State v. Hills 16 Fla. L. Weekly Supp. 175a (1st Judicial Circuit in and for Escambia County, 2008)
"the defendant was charged with driving under the influence of alcohol. The officer smelled the odor of alcohol emanating from the defendant’s breath, but there was no evidence at the time of arrest the defendant was under the influence of a controlled substance. The officer requested the defendant provide a breath sample, followed by a urine sample and the defendant refused both requests. The officer testified that he made the request to cover his bases despite having no evidence the defendant was under the influence of controlled substances. The court held that because the officer did not have reasonable cause to believe the defendant was under the influence of a chemical substance or controlled substance, the request to submit to a urine test was unlawful, and evidence of the urine test refusal was excluded. See State v. Kaiser, 14 Fla. L. Weekly Supp. 802a (Orange Cty. Ct. 2007); State v. Stanis, 13 Fla. L. Weekly Supp. 997a (Volusia Cty. Ct. 2006)."
State v. Yates 16 Fla. L. Weekly Supp. 319 (Fla. 18th Cir. Ct. Feb 6, 2009)

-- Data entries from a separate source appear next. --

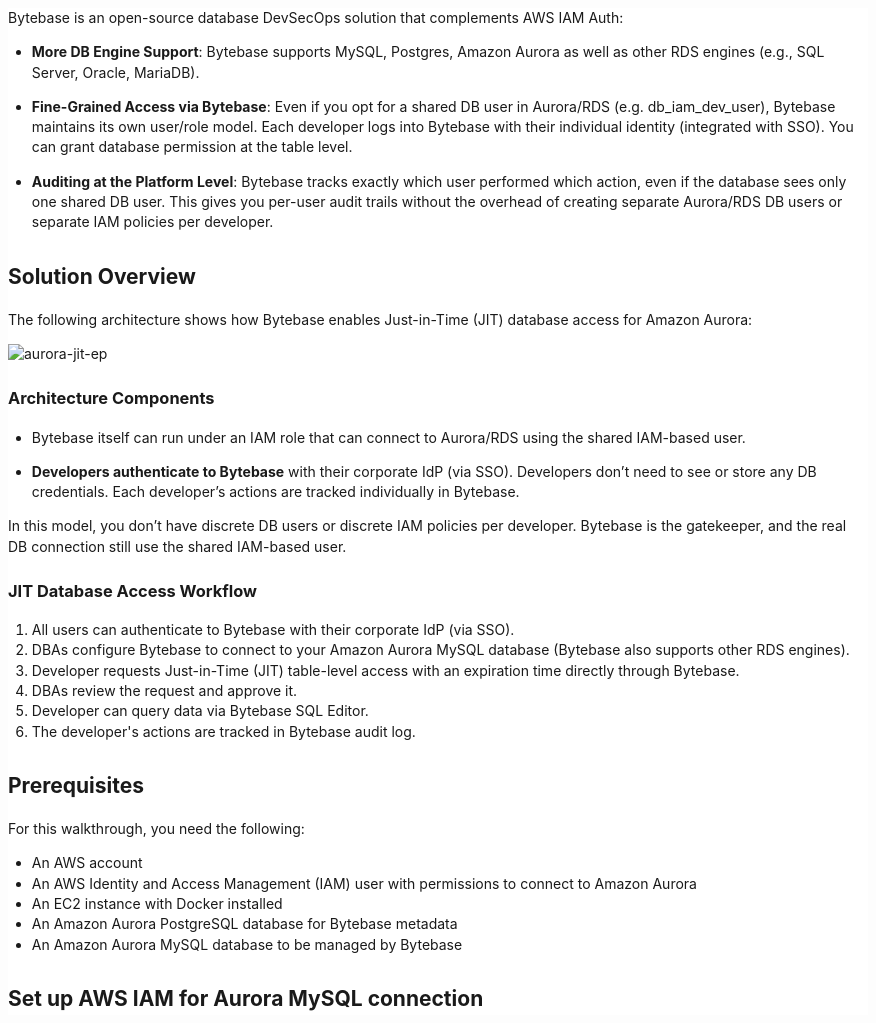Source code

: Bytebase is an open-source database DevSecOps solution that complements AWS IAM Auth:

- **More DB Engine Support**: Bytebase supports MySQL, Postgres, Amazon Aurora as well as other RDS engines (e.g., SQL Server, Oracle, MariaDB).

- **Fine-Grained Access via Bytebase**: Even if you opt for a shared DB user in Aurora/RDS (e.g. db_iam_dev_user), Bytebase maintains its own user/role model. Each developer logs into Bytebase with their individual identity (integrated with SSO). You can grant database permission at the table level.

- **Auditing at the Platform Level**: Bytebase tracks exactly which user performed which action, even if the database sees only one shared DB user. This gives you per-user audit trails without the overhead of creating separate Aurora/RDS DB users or separate IAM policies per developer.

## Solution Overview

The following architecture shows how Bytebase enables Just-in-Time (JIT) database access for Amazon Aurora:

![aurora-jit-ep](/content/docs/tutorials/just-in-time-database-access-amazon-aurora/aurora-jit-ep.webp)

### Architecture Components

- Bytebase itself can run under an IAM role that can connect to Aurora/RDS using the shared IAM-based user.

- **Developers authenticate to Bytebase** with their corporate IdP (via SSO). Developers don’t need to see or store any DB credentials. Each developer’s actions are tracked individually in Bytebase.

In this model, you don’t have discrete DB users or discrete IAM policies per developer. Bytebase is the gatekeeper, and the real DB connection still use the shared IAM-based user.

### JIT Database Access Workflow

1. All users can authenticate to Bytebase with their corporate IdP (via SSO).
1. DBAs configure Bytebase to connect to your Amazon Aurora MySQL database (Bytebase also supports other RDS engines).
1. Developer requests Just-in-Time (JIT) table-level access with an expiration time directly through Bytebase.
1. DBAs review the request and approve it.
1. Developer can query data via Bytebase SQL Editor.
1. The developer's actions are tracked in Bytebase audit log.

## Prerequisites

For this walkthrough, you need the following:

- An AWS account
- An AWS Identity and Access Management (IAM) user with permissions to connect to Amazon Aurora
- An EC2 instance with Docker installed
- An Amazon Aurora PostgreSQL database for Bytebase metadata
- An Amazon Aurora MySQL database to be managed by Bytebase

## Set up AWS IAM for Aurora MySQL connection
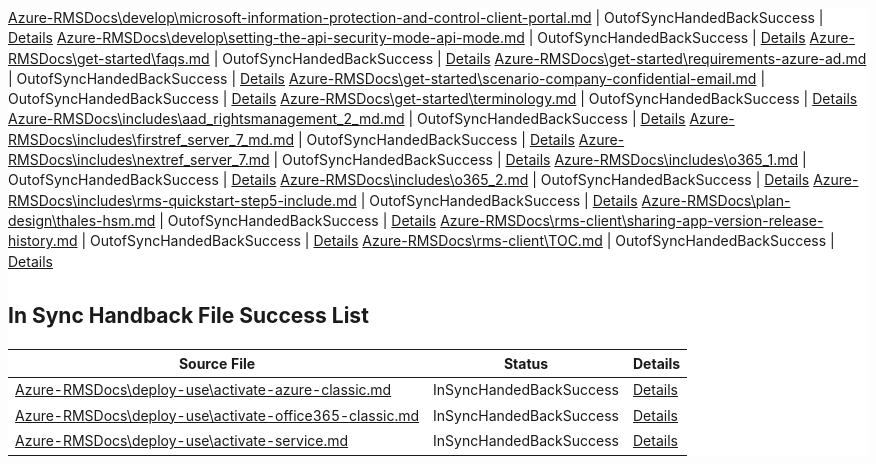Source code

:  [Azure-RMSDocs\develop\microsoft-information-protection-and-control-client-portal.md](https://github.com/Microsoft/Azure-RMSDocs-pr/blob/cbdb969e9910142f49b078069fc578059f9d8785/Azure-RMSDocs/develop/microsoft-information-protection-and-control-client-portal.md) | OutofSyncHandedBackSuccess | [Details](#bbe381054648a6b68818f3964f6cfefd5da0829c83)
 [Azure-RMSDocs\develop\setting-the-api-security-mode-api-mode.md](https://github.com/Microsoft/Azure-RMSDocs-pr/blob/11b998addd14fdde0592ed948b956ddb2ed6e570/Azure-RMSDocs/develop/setting-the-api-security-mode-api-mode.md) | OutofSyncHandedBackSuccess | [Details](#2be40c9caf33f391f8be9fe116d3473ce995613b88)
 [Azure-RMSDocs\get-started\faqs.md](https://github.com/Microsoft/Azure-RMSDocs-pr/blob/b73c83b91a6b00e44ff6c8fe7f8e954bd9713e34/Azure-RMSDocs/get-started/faqs.md) | OutofSyncHandedBackSuccess | [Details](#a3ed9e8de496741fae8904481edb1177762a12c0101)
 [Azure-RMSDocs\get-started\requirements-azure-ad.md](https://github.com/Microsoft/Azure-RMSDocs-pr/blob/ed50d87138c428fadfd22cd5b3ef3c7f7e421848/Azure-RMSDocs/get-started/requirements-azure-ad.md) | OutofSyncHandedBackSuccess | [Details](#75b2414cc360704deb6107d6c0038f5b0bf7fa70107)
 [Azure-RMSDocs\get-started\scenario-company-confidential-email.md](https://github.com/Microsoft/Azure-RMSDocs-pr/blob/332e102cb27854314b93a71bfeae82a95c9a7812/Azure-RMSDocs/get-started/scenario-company-confidential-email.md) | OutofSyncHandedBackSuccess | [Details](#b6f3b06485dda81be2a36035fea7477f4061a8e9112)
 [Azure-RMSDocs\get-started\terminology.md](https://github.com/Microsoft/Azure-RMSDocs-pr/blob/ed50d87138c428fadfd22cd5b3ef3c7f7e421848/Azure-RMSDocs/get-started/terminology.md) | OutofSyncHandedBackSuccess | [Details](#7d6e1d818c8eb4f6d2e4e7d320e44c7f159eabb4119)
 [Azure-RMSDocs\includes\aad_rightsmanagement_2_md.md](https://github.com/Microsoft/Azure-RMSDocs-pr/blob/c1cd5adccb8ed07dac9a0535654f21a970575a78/Azure-RMSDocs/includes/aad_rightsmanagement_2_md.md) | OutofSyncHandedBackSuccess | [Details](#cd0725e950bad3c83287ebf1c8e48c3599a0e3b6129)
 [Azure-RMSDocs\includes\firstref_server_7_md.md](https://github.com/Microsoft/Azure-RMSDocs-pr/blob/c1cd5adccb8ed07dac9a0535654f21a970575a78/Azure-RMSDocs/includes/firstref_server_7_md.md) | OutofSyncHandedBackSuccess | [Details](#eda6e9dec94ebd345581fbfb1331182fa2cc2ebc135)
 [Azure-RMSDocs\includes\nextref_server_7.md](https://github.com/Microsoft/Azure-RMSDocs-pr/blob/c1cd5adccb8ed07dac9a0535654f21a970575a78/Azure-RMSDocs/includes/nextref_server_7.md) | OutofSyncHandedBackSuccess | [Details](#828296e06647ff317702e90cf789b2d22668f849138)
 [Azure-RMSDocs\includes\o365_1.md](https://github.com/Microsoft/Azure-RMSDocs-pr/blob/c1cd5adccb8ed07dac9a0535654f21a970575a78/Azure-RMSDocs/includes/o365_1.md) | OutofSyncHandedBackSuccess | [Details](#d697f565046a9fb63f1ab57b882ccb6053c0f841140)
 [Azure-RMSDocs\includes\o365_2.md](https://github.com/Microsoft/Azure-RMSDocs-pr/blob/c1cd5adccb8ed07dac9a0535654f21a970575a78/Azure-RMSDocs/includes/o365_2.md) | OutofSyncHandedBackSuccess | [Details](#7a7696b5c0a84413e52374a40ab71c111dd096f8142)
 [Azure-RMSDocs\includes\rms-quickstart-step5-include.md](https://github.com/Microsoft/Azure-RMSDocs-pr/blob/9ab036a0694bf630d511268c535321da33444734/Azure-RMSDocs/includes/rms-quickstart-step5-include.md) | OutofSyncHandedBackSuccess | [Details](#6bd1adbf3f669c1009800bad64acc4b341a82a2a149)
 [Azure-RMSDocs\plan-design\thales-hsm.md](https://github.com/Microsoft/Azure-RMSDocs-pr/blob/0f355da35dff62ecee111737eb1793ae286dc93e/Azure-RMSDocs/plan-design/thales-hsm.md) | OutofSyncHandedBackSuccess | [Details](#c56c4248ac8754c48b6f411a58c6ba93559aed7f347)
 [Azure-RMSDocs\rms-client\sharing-app-version-release-history.md](https://github.com/Microsoft/Azure-RMSDocs-pr/blob/b19eadd408837ebcd77b3ae2f9520f5286fcf41f/Azure-RMSDocs/rms-client/sharing-app-version-release-history.md) | OutofSyncHandedBackSuccess | [Details](#cad9d01735d8e649875bc6bba73d29573891e1d8366)
 [Azure-RMSDocs\rms-client\TOC.md](https://github.com/Microsoft/Azure-RMSDocs-pr/blob/1ccad6fa14e22c36013efa730e935fb27bf3f0e3/Azure-RMSDocs/rms-client/TOC.md) | OutofSyncHandedBackSuccess | [Details](#a59e742697f4cbee72e4d5e537a4483647dd2e18369)

## <a name='insync-handback-success-list'></a> In Sync Handback File Success List
 Source File | Status | Details 
 ----------- | ------ | ------- 
 [Azure-RMSDocs\deploy-use\activate-azure-classic.md](https://github.com/Microsoft/Azure-RMSDocs-pr/blob/b214d7951820c8cb98c5d6f81af3325597ea72ec/Azure-RMSDocs/deploy-use/activate-azure-classic.md) | InSyncHandedBackSuccess | [Details](#9cde79791e8c2b04d1d7622f5aa69d654a70646e5)
 [Azure-RMSDocs\deploy-use\activate-office365-classic.md](https://github.com/Microsoft/Azure-RMSDocs-pr/blob/ea4b7539ab311d782c3987a8fd74940aad72e65b/Azure-RMSDocs/deploy-use/activate-office365-classic.md) | InSyncHandedBackSuccess | [Details](#657fb47485ce0e86fab800f8ab981e6dfbd9ee116)
 [Azure-RMSDocs\deploy-use\activate-service.md](https://github.com/Microsoft/Azure-RMSDocs-pr/blob/bf5e3561ef24d8f44e791ff7bdc8450a73f79705/Azure-RMSDocs/deploy-use/activate-service.md) | InSyncHandedBackSuccess | [Details](#d66e4e6bca253bc2bf9d12ba22ed0202cba2edaf8)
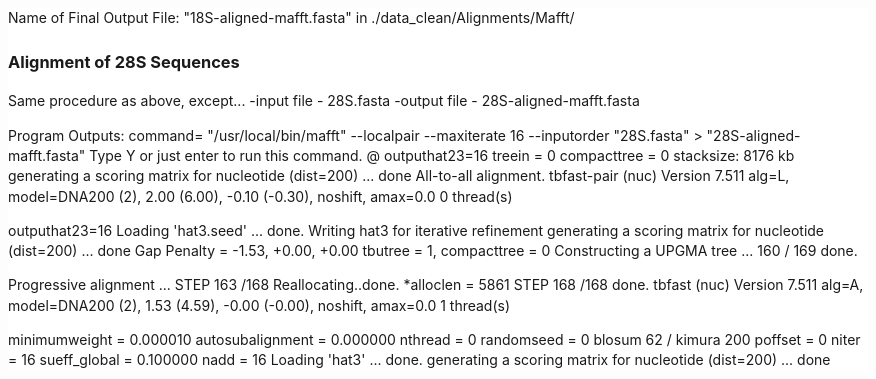 Name of Final Output File: "18S-aligned-mafft.fasta" in ./data_clean/Alignments/Mafft/

 ### Alignment of 28S Sequences
 Same procedure as above, except...
 -input file - 28S.fasta
 -output file - 28S-aligned-mafft.fasta

Program Outputs:
command=
"/usr/local/bin/mafft"  --localpair  --maxiterate 16 --inputorder "28S.fasta" > "28S-aligned-mafft.fasta"
Type Y or just enter to run this command.
@ 
outputhat23=16
treein = 0
compacttree = 0
stacksize: 8176 kb
generating a scoring matrix for nucleotide (dist=200) ... done
All-to-all alignment.
tbfast-pair (nuc) Version 7.511
alg=L, model=DNA200 (2), 2.00 (6.00), -0.10 (-0.30), noshift, amax=0.0
0 thread(s)

outputhat23=16
Loading 'hat3.seed' ... 
done.
Writing hat3 for iterative refinement
generating a scoring matrix for nucleotide (dist=200) ... done
Gap Penalty = -1.53, +0.00, +0.00
tbutree = 1, compacttree = 0
Constructing a UPGMA tree ... 
  160 / 169
done.

Progressive alignment ... 
STEP   163 /168 
Reallocating..done. *alloclen = 5861
STEP   168 /168 
done.
tbfast (nuc) Version 7.511
alg=A, model=DNA200 (2), 1.53 (4.59), -0.00 (-0.00), noshift, amax=0.0
1 thread(s)

minimumweight = 0.000010
autosubalignment = 0.000000
nthread = 0
randomseed = 0
blosum 62 / kimura 200
poffset = 0
niter = 16
sueff_global = 0.100000
nadd = 16
Loading 'hat3' ... done.
generating a scoring matrix for nucleotide (dist=200) ... done
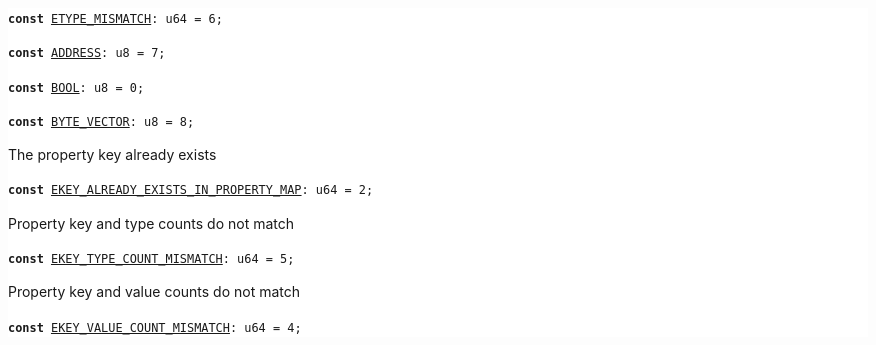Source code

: 
<pre><code><b>const</b> <a href="property_map.md#0x4_property_map_ETYPE_MISMATCH">ETYPE_MISMATCH</a>: u64 = 6;
</code></pre>



<a id="0x4_property_map_ADDRESS"></a>



<pre><code><b>const</b> <a href="property_map.md#0x4_property_map_ADDRESS">ADDRESS</a>: u8 = 7;
</code></pre>



<a id="0x4_property_map_BOOL"></a>



<pre><code><b>const</b> <a href="property_map.md#0x4_property_map_BOOL">BOOL</a>: u8 = 0;
</code></pre>



<a id="0x4_property_map_BYTE_VECTOR"></a>



<pre><code><b>const</b> <a href="property_map.md#0x4_property_map_BYTE_VECTOR">BYTE_VECTOR</a>: u8 = 8;
</code></pre>



<a id="0x4_property_map_EKEY_ALREADY_EXISTS_IN_PROPERTY_MAP"></a>

The property key already exists


<pre><code><b>const</b> <a href="property_map.md#0x4_property_map_EKEY_ALREADY_EXISTS_IN_PROPERTY_MAP">EKEY_ALREADY_EXISTS_IN_PROPERTY_MAP</a>: u64 = 2;
</code></pre>



<a id="0x4_property_map_EKEY_TYPE_COUNT_MISMATCH"></a>

Property key and type counts do not match


<pre><code><b>const</b> <a href="property_map.md#0x4_property_map_EKEY_TYPE_COUNT_MISMATCH">EKEY_TYPE_COUNT_MISMATCH</a>: u64 = 5;
</code></pre>



<a id="0x4_property_map_EKEY_VALUE_COUNT_MISMATCH"></a>

Property key and value counts do not match


<pre><code><b>const</b> <a href="property_map.md#0x4_property_map_EKEY_VALUE_COUNT_MISMATCH">EKEY_VALUE_COUNT_MISMATCH</a>: u64 = 4;
</code></pre>



<a id="0x4_property_map_EPROPERTY_MAP_DOES_NOT_EXIST"></a>
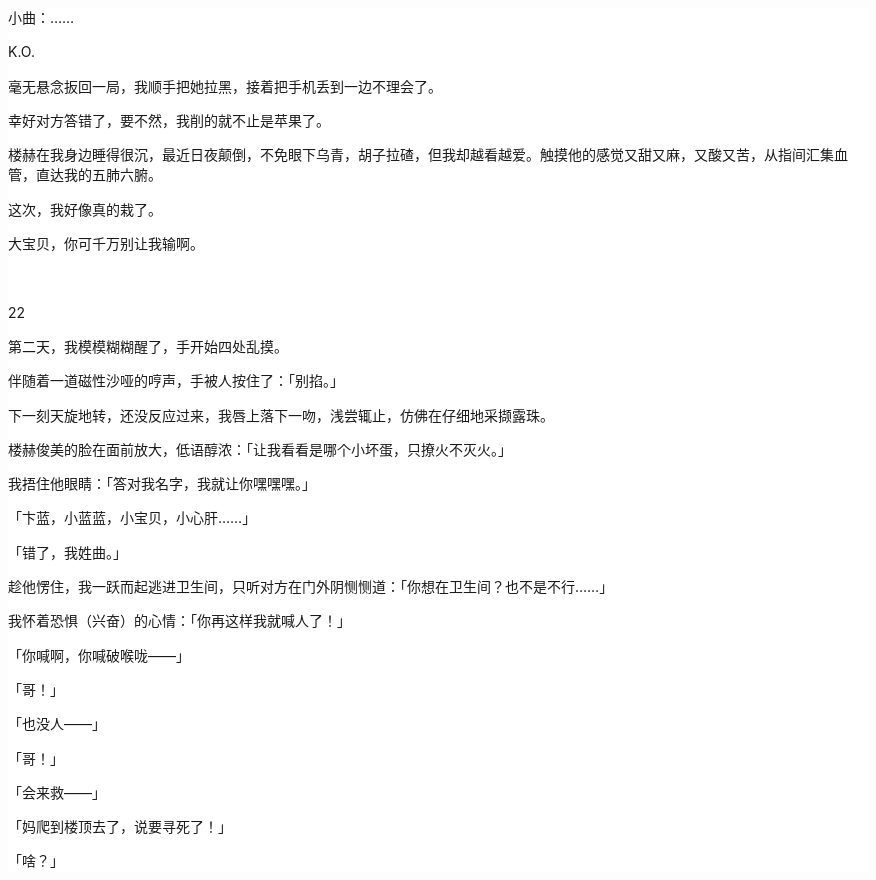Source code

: 
小曲：……


K.O.


毫无悬念扳回一局，我顺手把她拉黑，接着把手机丢到一边不理会了。


幸好对方答错了，要不然，我削的就不止是苹果了。


楼赫在我身边睡得很沉，最近日夜颠倒，不免眼下乌青，胡子拉碴，但我却越看越爱。触摸他的感觉又甜又麻，又酸又苦，从指间汇集血管，直达我的五肺六腑。


这次，我好像真的栽了。


大宝贝，你可千万别让我输啊。


 


22


第二天，我模模糊糊醒了，手开始四处乱摸。


伴随着一道磁性沙哑的哼声，手被人按住了：「别掐。」


下一刻天旋地转，还没反应过来，我唇上落下一吻，浅尝辄止，仿佛在仔细地采撷露珠。


楼赫俊美的脸在面前放大，低语醇浓：「让我看看是哪个小坏蛋，只撩火不灭火。」


我捂住他眼睛：「答对我名字，我就让你嘿嘿嘿。」


「卞蓝，小蓝蓝，小宝贝，小心肝……」


「错了，我姓曲。」


趁他愣住，我一跃而起逃进卫生间，只听对方在门外阴恻恻道：「你想在卫生间？也不是不行……」


我怀着恐惧（兴奋）的心情：「你再这样我就喊人了！」


「你喊啊，你喊破喉咙——」


「哥！」


「也没人——」


「哥！」


「会来救——」


「妈爬到楼顶去了，说要寻死了！」


「啥？」
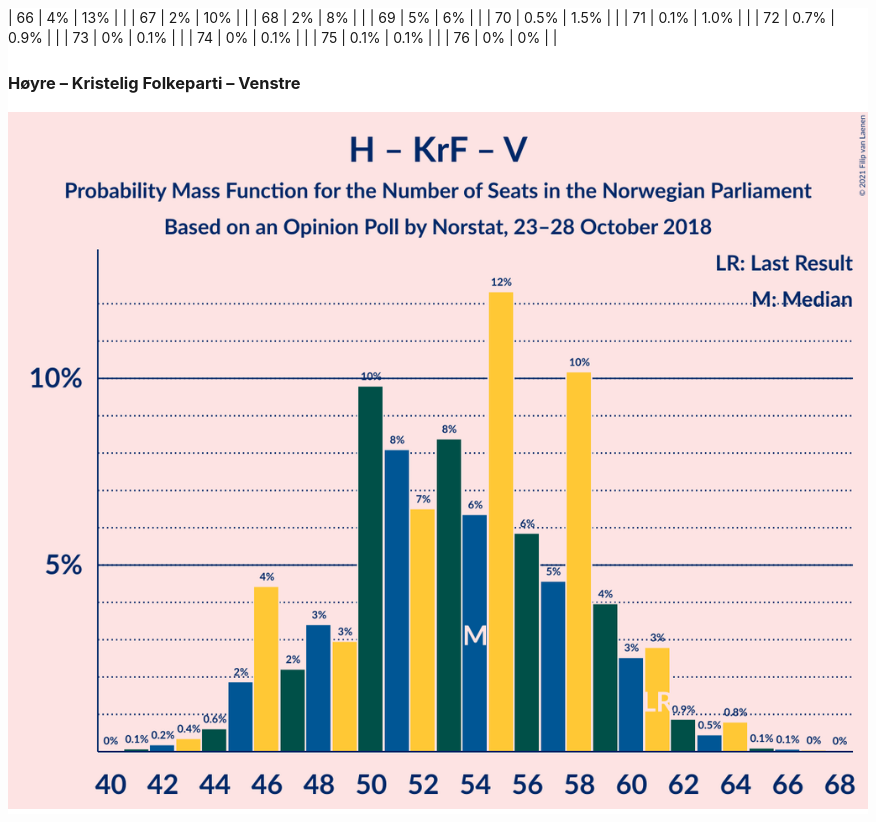 | 66 | 4% | 13% |  |
| 67 | 2% | 10% |  |
| 68 | 2% | 8% |  |
| 69 | 5% | 6% |  |
| 70 | 0.5% | 1.5% |  |
| 71 | 0.1% | 1.0% |  |
| 72 | 0.7% | 0.9% |  |
| 73 | 0% | 0.1% |  |
| 74 | 0% | 0.1% |  |
| 75 | 0.1% | 0.1% |  |
| 76 | 0% | 0% |  |

### Høyre – Kristelig Folkeparti – Venstre

![Graph with seats probability mass function not yet produced](2018-10-28-Norstat-coalitions-seats-pmf-h–krf–v.png "Seats Probability Mass Function")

"Refusal to submit to urine test was inadmissible because test was not authorized where defendant had an odor of alcohol, bloodshot, watery, and glassy eyes, and a flushed face; officer believed defendant was impaired by alcohol; defendant did poorly of FSES and had breath alcohol levels of .066 and .067; but no drugs were found nor was there any testimony that the signs of impairment indicated drug use."